Pass GPU Inputs to Entry-Point Functions
This example shows how to configure GPU Coder to pass GPU inputs to entry-point functions and produce GPU outputs. It can improve the performance of the generated code when you integrate the code with a system that produces and consumes data on GPU. When you create inputs on GPU in the caller of entry-point function and access them on
the GPU in the entry-point function, you can avoid creating unnecessary memory copies between CPU and GPU. It also avoids unnecessary memory copy for outputs.
Third-Party Prerequisites
CUDA-enabled NVIDIA® GPU and compatible driver.
Verify GPU Environment
To verify that the compilers and libraries necessary for running this example are set up correctly, use the coder.checkGpuInstall
function.
envCfg = coder.gpuEnvConfig('host');
envCfg.BasicCodegen = 1;
envCfg.Quiet = 1;
coder.checkGpuInstall(envCfg);
The sobelEdgeDetection
Entry-Point Function
The sobelEdgeDetection
entry-point function is a sobel edge detection algorithm that takes a image input and produces image output that shows the edges.
type sobelEdgeDetection.m
function outputImg = sobelEdgeDetection(inputImg) % % Copyright 2023 The MathWorks, Inc. coder.gpu.kernelfun(); inputSize = size(inputImg); outputSize = inputSize -2; outputImg = zeros(outputSize, 'like', inputImg); inputImg = double(inputImg); for colIdx = 1:outputSize(2) for rowIdx = 1:outputSize(1) hDiff = inputImg(rowIdx, colIdx) + 2* inputImg(rowIdx, colIdx+1) + inputImg(rowIdx,colIdx + 2) - ... inputImg(rowIdx + 2, colIdx) - 2* inputImg(rowIdx + 2, colIdx+1) - inputImg(rowIdx + 2,colIdx + 2); vDiff = inputImg(rowIdx, colIdx) + 2* inputImg(rowIdx + 1, colIdx) + inputImg(rowIdx + 2,colIdx) - ... inputImg(rowIdx, colIdx + 2) - 2* inputImg(rowIdx + 1, colIdx + 2) - inputImg(rowIdx + 2,colIdx + 2); diff = hDiff*hDiff + vDiff*vDiff; if diff > 3600 outputImg(rowIdx, colIdx) = 255; else outputImg(rowIdx, colIdx) = 0; end end end end
Generate GPU Code and Run gpuPerformanceAnalyzer
on CPU
Use coder.gpuConfig
to create a GPU code configuration object and use codegen
command to generate MEX function.
cfg = coder.gpuConfig('mex'); imRGB = imread('peppers.png'); imGray = rgb2gray(imRGB); codegen -config cfg -args {imGray} sobelEdgeDetection
Code generation successful.
gpuPerformanceAnalyzer('sobelEdgeDetection', {imGray}, Config=cfg, OutFolder='sobleEdgeWithCPUIO');
### Starting GPU code generation Code generation successful: View report ### GPU code generation finished ### Starting application profiling ### Application profiling finished ### Starting profiling data processing ### Profiling data processing finished ### Showing profiling data
By default, GPU Coder expects the inputs from the CPU and produces the output on the CPU. It copies the data from CPU to GPU before running computation on GPU and copies the results back to CPU.
The GPU Performance Analyzer report shows that memory copies takes most of the time.
Generate GPU Code and Run gpuPerformanceAnalyzer
on GPU
The sobel edge detection algorithm passes the input immediately to the GPU to compute the edges and produces the final results on the GPU. If algorithm passes the inputs to and takes the outputs from the GPU, it does not require any memory copies.
Pass the inputs to the GPU by using the gpuArray
function.

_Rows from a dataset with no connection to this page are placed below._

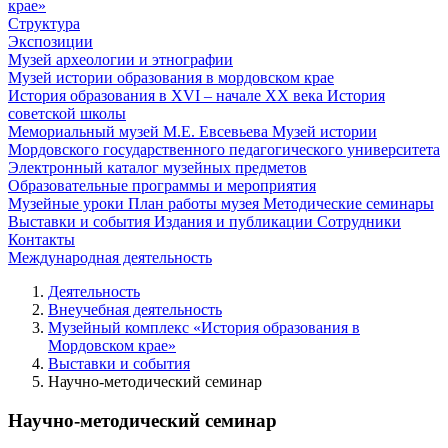
крае»
Структура
Экспозиции
Музей археологии и этнографии
Музей истории образования в мордовском крае
История образования в XVI – начале XX века
История
советской школы
Мемориальный музей М.Е. Евсевьева
Музей истории
Мордовского государственного педагогического университета
Электронный каталог музейных предметов
Образовательные программы и мероприятия
Музейные уроки
План работы музея
Методические семинары
Выставки и события
Издания и публикации
Сотрудники
Контакты
Международная деятельность
Деятельность
Внеучебная деятельность
Музейный комплекс «История образования в
Мордовском крае»
Выставки и события
Научно-методический семинар
Научно-методический семинар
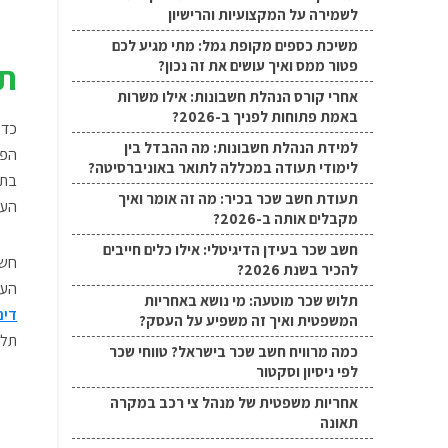
לשמירה על המקצועיות והרישיון
משיכת כספים מקופת גמל: מתי מגיע לכם
פטור ממס ואיך עושים את זה נכון?
תפ
אחרי קורס הנהלת חשבונות: אילו משרות
באמת פתוחות לפניך ב-2026?
כדי
למידת הנהלת חשבונות: מה ההבדל בין
הפי
לימודי תעודה במכללה לתואר באוניברסיטה?
בתש
תעודת חשב שכר בכיר: מה זה אומר ואיך
העס
מקבלים אותה ב-2026?
חשב שכר בעידן הדיגיטלי: אילו כלים חייבים
חשב
להכיר בשנת 2026?
העו
תלוש שכר מוטעה: מי נושא באחריות
דינ
המשפטית ואיך זה משפיע על העסק?
תלו
כמה מרוויח חשב שכר בישראל? טווחי שכר
לפי ניסיון וסקטור
אחריות משפטית של מנהל צי רכב במקרה
תאונה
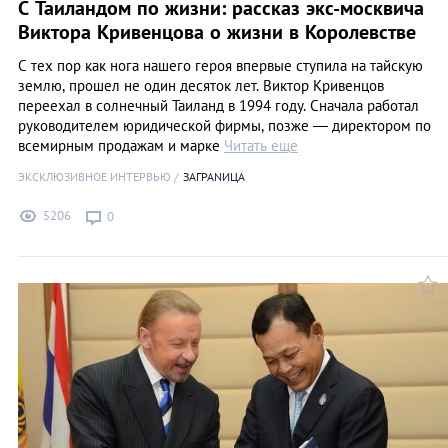
С Таиландом по жизни: рассказ экс-москвича
Виктора Кривенцова о жизни в Королевстве
С тех пор как нога нашего героя впервые ступила на тайскую
землю, прошел не один десяток лет. Виктор Кривенцов
переехал в солнечный Таиланд в 1994 году. Сначала работал
руководителем юридической фирмы, позже ― директором по
всемирным продажам и марке
Читать еще
ЭКСКЛЮЗИВНОЕ ИНТЕРВЬЮ
ЗАГРАNИЦА
5206
0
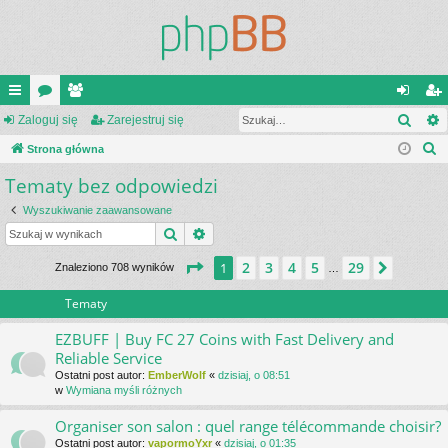
Szuk
ię
Zaloguj się
or
ży
Zarejestruj się
al
ar
S
ce
Strona główna
a
tk
og
ej
z
Tematy bez odpowiedzi
j
o
uj
es
u
…
w
si
tru
Wyszukiwanie zaawansowane
k
Szukaj
Wyszukiwanie zaawansowane
a
ni
ę
j
j
Strona
1
z
29
2
3
4
5
29
1
Następ
Znaleziono 708 wyników
…
cy
si
ę
Tematy
EZBUFF | Buy FC 27 Coins with Fast Delivery and
Reliable Service
Ostatni post autor:
EmberWolf
«
dzisiaj, o 08:51
w
Wymiana myśli różnych
Organiser son salon : quel range télécommande choisir?
Ostatni post autor:
vapormoYxr
«
dzisiaj, o 01:35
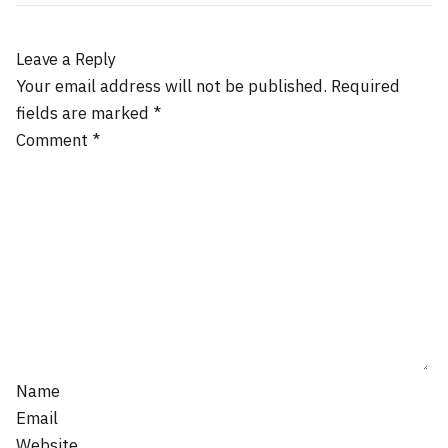
Leave a Reply
Your email address will not be published.
Required
fields are marked
*
Comment
*
Name
Email
Website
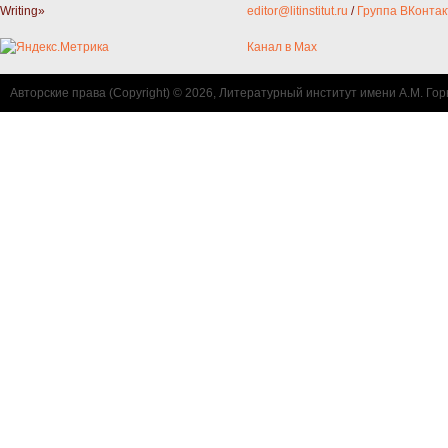
Writing»
editor@litinstitut.ru
/
Группа ВКонтак
Канал в Max
Авторские права (Copyright) © 2026, Литературный институт имени А.М. Гор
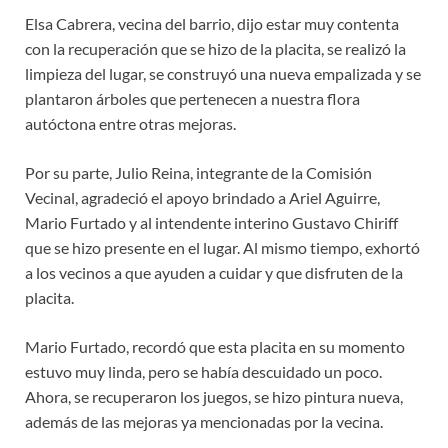
Elsa Cabrera, vecina del barrio, dijo estar muy contenta
con la recuperación que se hizo de la placita, se realizó la
limpieza del lugar, se construyó una nueva empalizada y se
plantaron árboles que pertenecen a nuestra flora
autóctona entre otras mejoras.
Por su parte, Julio Reina, integrante de la Comisión
Vecinal, agradeció el apoyo brindado a Ariel Aguirre,
Mario Furtado y al intendente interino Gustavo Chiriff
que se hizo presente en el lugar. Al mismo tiempo, exhortó
a los vecinos a que ayuden a cuidar y que disfruten de la
placita.
Mario Furtado, recordó que esta placita en su momento
estuvo muy linda, pero se había descuidado un poco.
Ahora, se recuperaron los juegos, se hizo pintura nueva,
además de las mejoras ya mencionadas por la vecina.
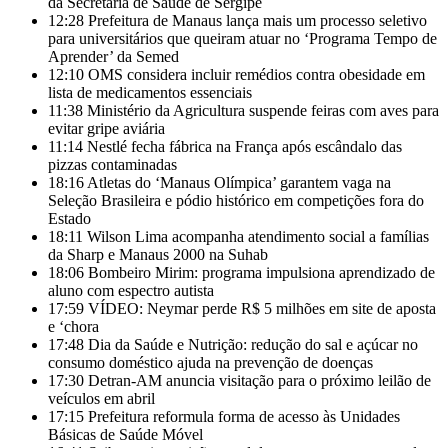
da Secretaria de Saúde de Sergipe
12:28
Prefeitura de Manaus lança mais um processo seletivo
para universitários que queiram atuar no ‘Programa Tempo de
Aprender’ da Semed
12:10
OMS considera incluir remédios contra obesidade em
lista de medicamentos essenciais
11:38
Ministério da Agricultura suspende feiras com aves para
evitar gripe aviária
11:14
Nestlé fecha fábrica na França após escândalo das
pizzas contaminadas
18:16
Atletas do ‘Manaus Olímpica’ garantem vaga na
Seleção Brasileira e pódio histórico em competições fora do
Estado
18:11
Wilson Lima acompanha atendimento social a famílias
da Sharp e Manaus 2000 na Suhab
18:06
Bombeiro Mirim: programa impulsiona aprendizado de
aluno com espectro autista
17:59
VÍDEO: Neymar perde R$ 5 milhões em site de aposta
e ‘chora
17:48
Dia da Saúde e Nutrição: redução do sal e açúcar no
consumo doméstico ajuda na prevenção de doenças
17:30
Detran-AM anuncia visitação para o próximo leilão de
veículos em abril
17:15
Prefeitura reformula forma de acesso às Unidades
Básicas de Saúde Móvel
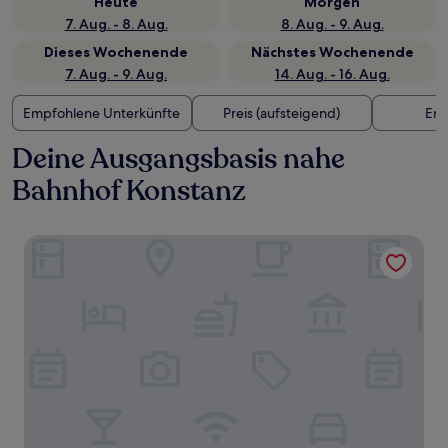
Heute
Morgen
7. Aug. - 8. Aug.
8. Aug. - 9. Aug.
Dieses Wochenende
Nächstes Wochenende
7. Aug. - 9. Aug.
14. Aug. - 16. Aug.
Empfohlene Unterkünfte
Preis (aufsteigend)
Ent
Deine Ausgangsbasis nahe
Bahnhof Konstanz
Hotel Boulevard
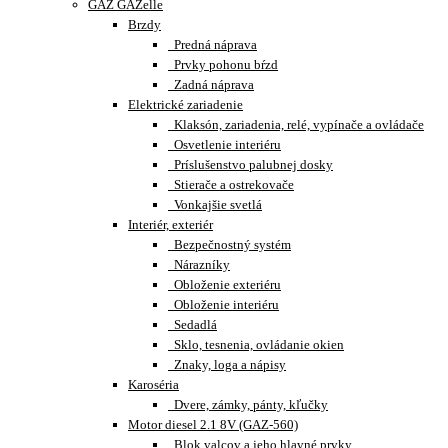
GAZ GAZelle
Brzdy
Predná náprava
Prvky pohonu bŕzd
Zadná náprava
Elektrické zariadenie
Klaksón, zariadenia, relé, vypínače a ovládače
Osvetlenie interiéru
Príslušenstvo palubnej dosky
Stierače a ostrekovače
Vonkajšie svetlá
Interiér, exteriér
Bezpečnostný systém
Nárazníky
Obloženie exteriéru
Obloženie interiéru
Sedadlá
Sklo, tesnenia, ovládanie okien
Znaky, loga a nápisy
Karoséria
Dvere, zámky, pánty, kľučky
Motor diesel 2.1 8V (GAZ-560)
Blok valcov a jeho hlavné prvky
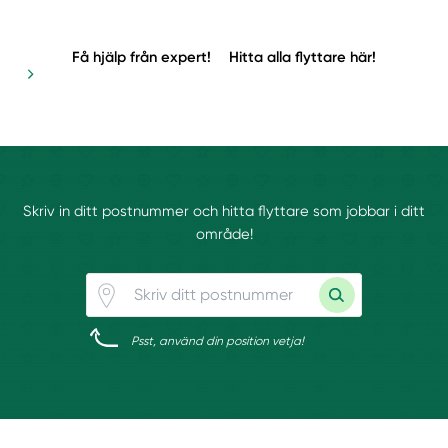
Få hjälp från expert!
Hitta alla flyttare här!
Skriv in ditt postnummer och hitta flyttare som jobbar i ditt
område!
Psst, använd din position vetja!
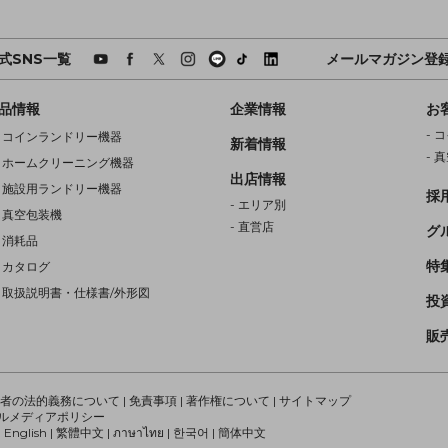
式SNS一覧
メールマガジン登
品情報
企業情報
お
-
コ
-
コインランドリー機器
新着情報
-
真
-
ホームクリーニング機器
出店情報
-
施設用ランドリー機器
採
-
エリア別
-
真空包装機
-
直営店
グ
-
消耗品
特
-
カタログ
-
取扱説明書・仕様書/外形図
投
販
業者の法的義務について
|
免責事項
|
著作権について
|
サイトマップ
ルメディアポリシー
|
English
|
繁體中文
|
ภาษาไทย
|
한국어
|
簡体中文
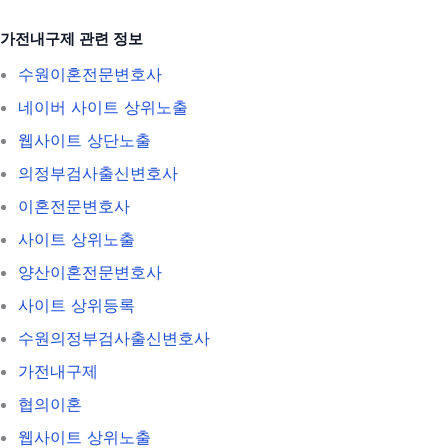
가전내구제 관련 정보
수원이혼전문변호사
네이버 사이트 상위노출
웹사이트 상단노출
의정부검사출신변호사
이혼전문변호사
사이트 상위노출
양산이혼전문변호사
사이트 상위등록
수원의정부검사출신변호사
가전내구제
협의이혼
웹사이트 상위노출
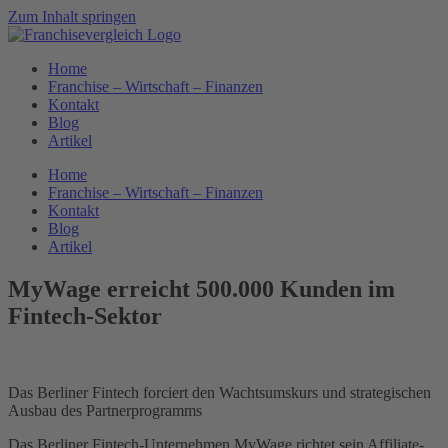
Zum Inhalt springen
Home
Franchise – Wirtschaft – Finanzen
Kontakt
Blog
Artikel
Home
Franchise – Wirtschaft – Finanzen
Kontakt
Blog
Artikel
MyWage erreicht 500.000 Kunden im
Fintech-Sektor
Das Berliner Fintech forciert den Wachtsumskurs und strategischen
Ausbau des Partnerprogramms
Das Berliner Fintech-Unternehmen MyWage richtet sein Affiliate-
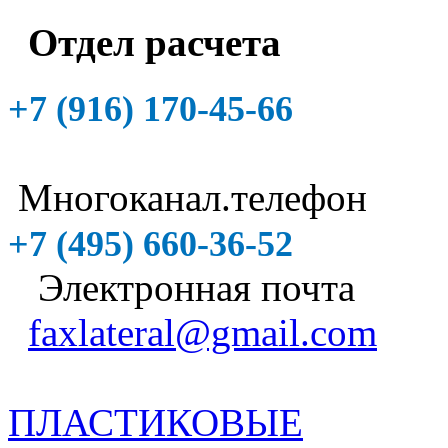
Отдел расчета
+7 (916)
170-45-66
Многоканал.телефон
+7 (495)
660-36-52
Электронная почта
faxlateral@gmail.com
ПЛАСТИКОВЫЕ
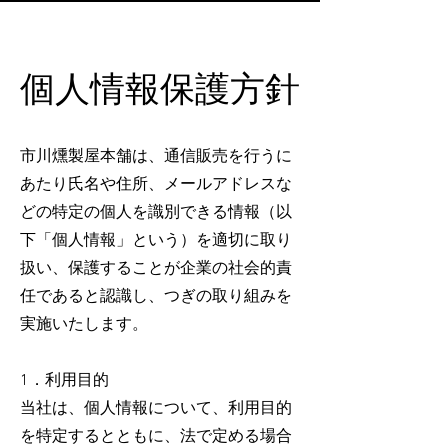
​個人情報保護方針
​市川燻製屋本舗は、通信販売を行うに
あたり氏名や住所、メールアドレスな
どの特定の個人を識別できる情報（以
下「個人情報」という）を適切に取り
扱い、保護することが企業の社会的責
任であると認識し、つぎの取り組みを
実施いたします。
1．利用目的
当社は、個人情報について、利用目的
を特定するとともに、法で定める場合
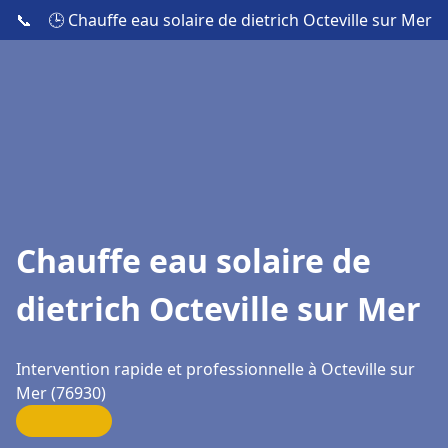
📞
🕒 Chauffe eau solaire de dietrich Octeville sur Mer
Chauffe eau solaire de
dietrich Octeville sur Mer
Intervention rapide et professionnelle à Octeville sur
Mer (76930)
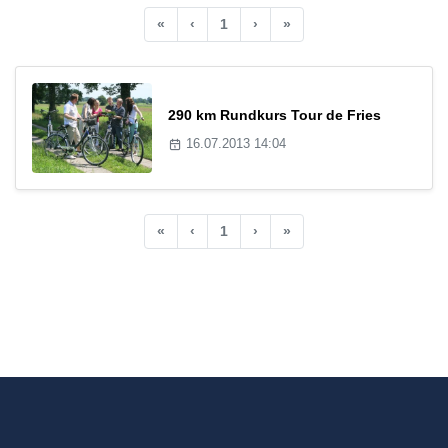
«
‹
1
›
»
290 km Rundkurs Tour de Fries
16.07.2013 14:04
«
‹
1
›
»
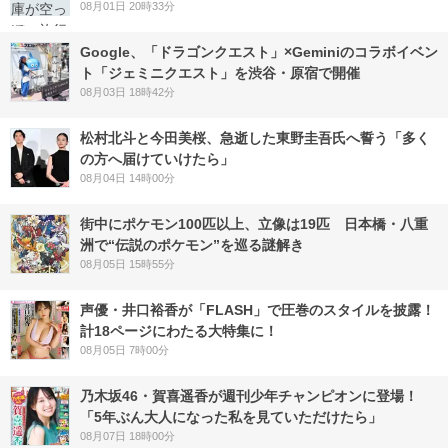
08月01日 20時33分
Google、「ドラゴンクエスト」×Geminiのコラボイベン
ト「ジェミニクエスト」を渋谷・原宿で開催
08月03日 18時42分
松村北斗と今田美桜、急逝した東野圭吾氏へ誓う「多く
の方へ届けていけたら」
08月04日 14時00分
街中にポケモン100匹以上、立像は19匹 日本橋・八重
洲で“伝説のポケモン”を巡る謎解き
08月05日 15時55分
声優・井口裕香が「FLASH」で圧巻のスタイルを披露！
計18ページにわたる大特集に！
08月05日 7時00分
乃木坂46・賀喜遥香が週刊少年チャンピオンに登場！
「5年ぶん大人になった私を見ていただけたら」
08月07日 18時00分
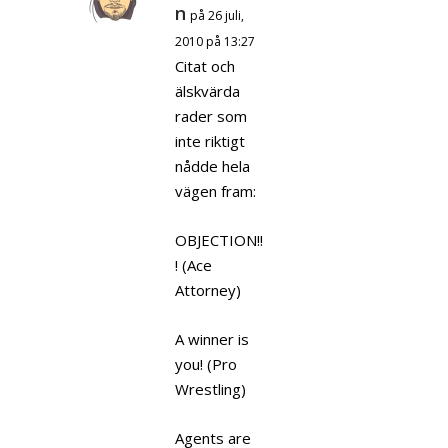
n
på 26 juli,
2010 på 13:27
Citat och
älskvärda
rader som
inte riktigt
nådde hela
vägen fram:
OBJECTION!!
! (Ace
Attorney)
A winner is
you! (Pro
Wrestling)
Agents are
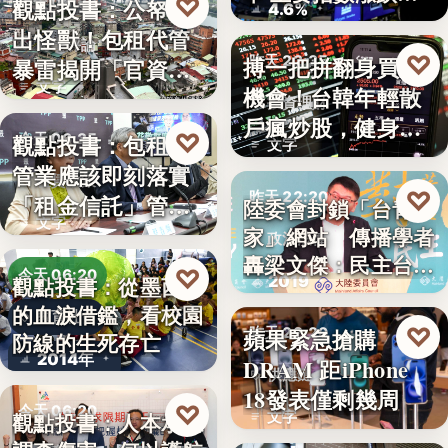
♡
觀點投書：公帑養
今天 06:30
4.6%
見
出怪獸！包租代管
時事評論
♡
搏一把拼翻身買房
昨天 22:35
暴雷揭開「官資共
文字
機會！台韓年輕散
生」的制…
投資理財
戶瘋炒股，健身網
♡
觀點投書：包租代
今天 06:25
文字
紅開槓桿…
管業應該即刻落實
租賃政策
♡
昨天 22:20
「租金信託」管理
陸委會封鎖「台青e
文字
制度！才…
家」網站 傳播學者
政治法律
轟梁文傑：民主台灣
♡
今天 06:20
2019
觀點投書：從墨西哥
的…
的血淚借鑑，看校園
教育社會
♡
蘋果緊急搶購
昨天 22:20
防線的生死存亡
2014年
DRAM 距iPhone
供應鏈
18發表僅剩幾周
♡
今天 06:20
文字
觀點投書：人本承認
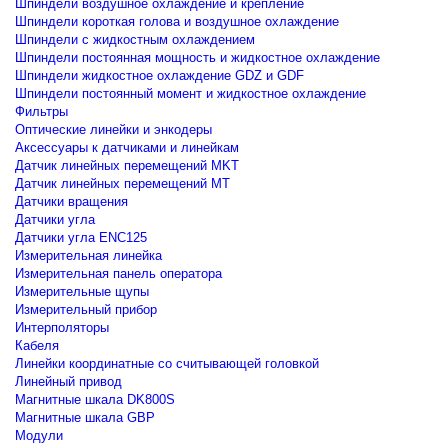
Шпиндели воздушное охлаждение и крепление
Шпиндели короткая голова и воздушное охлаждение
Шпиндели с жидкостным охлаждением
Шпиндели постоянная мощность и жидкостное охлаждение
Шпиндели жидкостное охлаждение GDZ и GDF
Шпиндели постоянный момент и жидкостное охлаждение
Фильтры
Оптические линейки и энкодеры
Аксессуары к датчиками и линейкам
Датчик линейных перемещений MKT
Датчик линейных перемещений MT
Датчики вращения
Датчики угла
Датчики угла ENC125
Измерительная линейка
Измерительная панель оператора
Измерительные щупы
Измерительный прибор
Интерполяторы
Кабеля
Линейки координатные со считывающей головкой
Линейный привод
Магнитные шкала DK800S
Магнитные шкала GBP
Модули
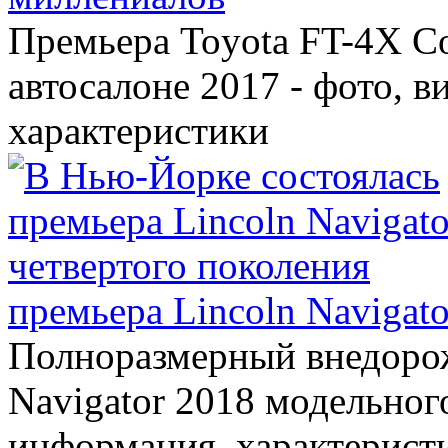
Премьера Toyota FT-4X C
автосалоне 2017 - фото, в
характеристики
премьера Lincoln Navigato
Полноразмерный внедорож
Navigator 2018 модельного
информация, характерист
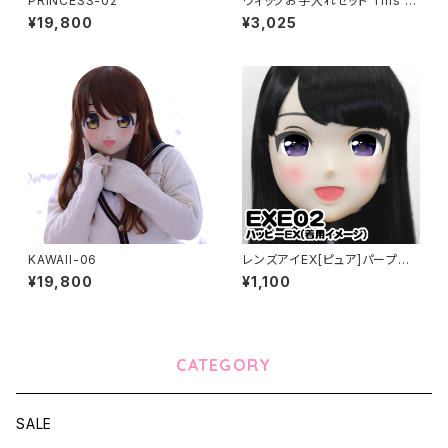
PRINCESS-02
ウィッグお手入れセット This it
em can not ship overseas
¥19,800
¥3,025
KAWAII-06
レンズアイEX[ピュア]パープル
Lens Eye EX[PURE]purple
¥19,800
¥1,100
CATEGORY
SALE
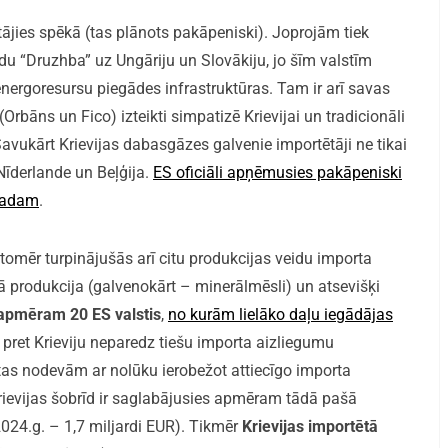
tājies spēkā (tas plānots pakāpeniski). Joprojām tiek
 “Druzhba” uz Ungāriju un Slovākiju, jo šīm valstīm
energoresursu piegādes infrastruktūras. Tam ir arī savas
(Orbāns un Fico) izteikti simpatizē Krievijai un tradicionāli
Savukārt Krievijas dabasgāzes galvenie importētāji ne tikai
 Nīderlande un Beļģija.
ES oficiāli apņēmusies pakāpeniski
.gadam
.
mēr turpinājušās arī citu produkcijas veidu importa
kā produkcija (galvenokārt – minerālmēsli) un atsevišķi
 apmēram 20 ES valstis
,
no kurām lielāko daļu iegādājas
 pret Krieviju neparedz tiešu importa aizliegumu
tas nodevām ar nolūku ierobežot attiecīgo importa
ievijas šobrīd ir saglabājusies apmēram tādā pašā
2024.g. – 1,7 miljardi EUR). Tikmēr
Krievijas importētā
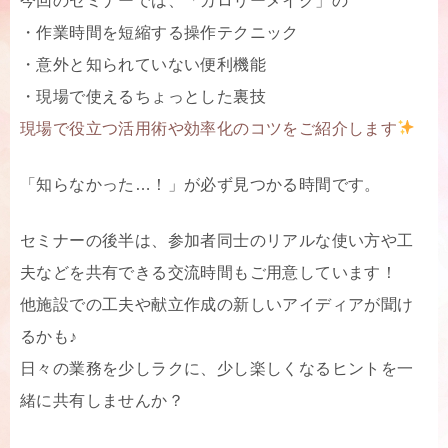
今回のセミナーでは、「カロリーメイク」の
・作業時間を短縮する操作テクニック
・意外と知られていない便利機能
・現場で使えるちょっとした裏技
現場で役立つ活用術や効率化のコツをご紹介します
「知らなかった…！」が必ず見つかる時間です。
セミナーの後半は、参加者同士のリアルな使い方や工
夫などを共有できる交流時間もご用意しています！
他施設での工夫や献立作成の新しいアイディアが聞け
るかも♪
日々の業務を少しラクに、少し楽しくなるヒントを一
緒に共有しませんか？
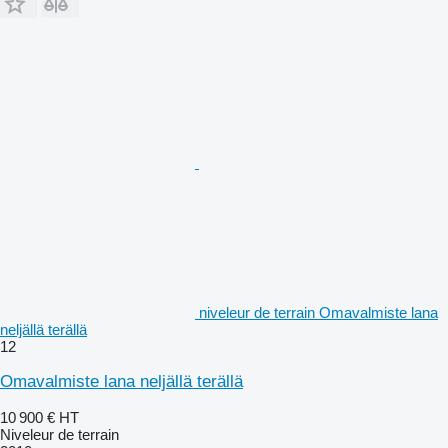
niveleur de terrain Omavalmiste lana
neljällä terällä
12
Omavalmiste lana neljällä terällä
10 900 €
HT
Niveleur de terrain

When you pass inputs to the GPU, GPU Coder produces the outputs on the GPU when the GPU output types are supported.
imGrayGpu = gpuArray(imGray); codegen -config cfg -args {imGrayGpu} sobelEdgeDetection
Code generation successful.
You can also use coder.typeof
to represent inputs on the GPU.
inputImg = coder.typeof(imGray, 'Gpu', true); codegen -config cfg -args {inputImg} sobelEdgeDetection
Code generation successful.
Run gpuPerformanceAnalyzer
with inputs and outputs on the GPU.
gpuPerformanceAnalyzer('sobelEdgeDetection', {imGrayGpu}, Config=cfg, OutFolder='sobleEdgeWithGPUIO');
### Starting GPU code generation Code generation successful: View report ### GPU code generation finished ### Starting application profiling ### Application profiling finished ### Starting profiling data processing ### Profiling data processing finished ### Showing profiling data
With the inputs and outputs on the GPU, there are no GPU memory copies in the entry-point function.